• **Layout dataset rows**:
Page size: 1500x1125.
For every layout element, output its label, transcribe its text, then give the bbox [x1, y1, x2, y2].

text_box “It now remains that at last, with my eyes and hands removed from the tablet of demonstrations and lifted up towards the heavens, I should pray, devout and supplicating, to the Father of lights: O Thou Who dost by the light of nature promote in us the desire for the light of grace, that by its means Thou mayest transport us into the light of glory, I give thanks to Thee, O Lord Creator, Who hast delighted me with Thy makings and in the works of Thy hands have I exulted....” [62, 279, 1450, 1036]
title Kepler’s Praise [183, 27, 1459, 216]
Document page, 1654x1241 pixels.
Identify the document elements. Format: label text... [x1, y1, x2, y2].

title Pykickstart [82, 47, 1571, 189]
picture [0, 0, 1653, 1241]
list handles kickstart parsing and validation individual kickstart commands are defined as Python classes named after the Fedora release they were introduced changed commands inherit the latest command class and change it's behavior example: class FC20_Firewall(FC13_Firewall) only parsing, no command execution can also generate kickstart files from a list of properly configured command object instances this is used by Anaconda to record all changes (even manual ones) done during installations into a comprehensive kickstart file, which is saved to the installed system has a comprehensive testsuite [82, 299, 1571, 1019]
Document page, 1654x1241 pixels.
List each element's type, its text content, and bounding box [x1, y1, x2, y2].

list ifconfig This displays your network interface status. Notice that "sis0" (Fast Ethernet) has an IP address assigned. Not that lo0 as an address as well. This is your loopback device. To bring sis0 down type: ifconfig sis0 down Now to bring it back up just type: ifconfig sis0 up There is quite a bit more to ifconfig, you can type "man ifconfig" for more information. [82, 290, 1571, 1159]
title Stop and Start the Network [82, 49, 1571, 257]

• **Written task**: How many lines in the rows above contain the string "label", counting case? Give only the number.

• **Complete response**: 2